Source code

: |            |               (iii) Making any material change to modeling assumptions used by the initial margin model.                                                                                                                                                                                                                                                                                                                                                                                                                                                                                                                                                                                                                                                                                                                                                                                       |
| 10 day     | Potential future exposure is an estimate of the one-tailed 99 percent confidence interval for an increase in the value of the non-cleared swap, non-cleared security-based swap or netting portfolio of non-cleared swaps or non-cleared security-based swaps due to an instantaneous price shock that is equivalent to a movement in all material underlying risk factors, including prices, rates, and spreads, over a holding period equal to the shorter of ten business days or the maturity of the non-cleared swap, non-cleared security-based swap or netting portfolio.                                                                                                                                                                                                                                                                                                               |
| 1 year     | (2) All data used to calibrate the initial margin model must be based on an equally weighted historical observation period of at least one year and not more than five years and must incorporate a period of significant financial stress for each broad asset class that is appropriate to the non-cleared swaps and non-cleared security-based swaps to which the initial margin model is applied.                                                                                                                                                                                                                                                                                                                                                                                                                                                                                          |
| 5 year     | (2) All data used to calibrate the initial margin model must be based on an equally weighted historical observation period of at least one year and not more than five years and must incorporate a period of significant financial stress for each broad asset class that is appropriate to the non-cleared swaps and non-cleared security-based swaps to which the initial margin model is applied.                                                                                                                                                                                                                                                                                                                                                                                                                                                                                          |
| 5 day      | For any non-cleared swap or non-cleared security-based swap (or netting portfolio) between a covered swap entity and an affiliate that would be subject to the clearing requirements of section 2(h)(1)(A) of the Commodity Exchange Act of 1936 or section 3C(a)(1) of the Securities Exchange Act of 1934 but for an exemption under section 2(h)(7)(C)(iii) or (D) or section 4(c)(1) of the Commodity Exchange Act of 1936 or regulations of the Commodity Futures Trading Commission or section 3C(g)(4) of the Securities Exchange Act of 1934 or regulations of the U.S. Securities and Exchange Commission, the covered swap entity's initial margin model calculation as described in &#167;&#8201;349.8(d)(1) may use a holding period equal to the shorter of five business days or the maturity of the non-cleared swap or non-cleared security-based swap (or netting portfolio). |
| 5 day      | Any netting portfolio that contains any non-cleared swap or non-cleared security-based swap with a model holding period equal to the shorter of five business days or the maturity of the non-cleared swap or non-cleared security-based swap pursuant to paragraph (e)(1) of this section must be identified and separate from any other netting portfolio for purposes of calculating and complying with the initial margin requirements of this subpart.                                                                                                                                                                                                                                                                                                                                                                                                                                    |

***

- What this task involves: Copy the lines from the entries above in which the word "material" appears.

- Solution:
: |            |               (iii) Making any material change to modeling assumptions used by the initial margin model.                                                                                                                                                                                                                                                                                                                                                                                                                                                                                                                                                                                                                                                                                                                                                                                       |
| 10 day     | Potential future exposure is an estimate of the one-tailed 99 percent confidence interval for an increase in the value of the non-cleared swap, non-cleared security-based swap or netting portfolio of non-cleared swaps or non-cleared security-based swaps due to an instantaneous price shock that is equivalent to a movement in all material underlying risk factors, including prices, rates, and spreads, over a holding period equal to the shorter of ten business days or the maturity of the non-cleared swap, non-cleared security-based swap or netting portfolio.                                                                                                                                                                                                                                                                                                               |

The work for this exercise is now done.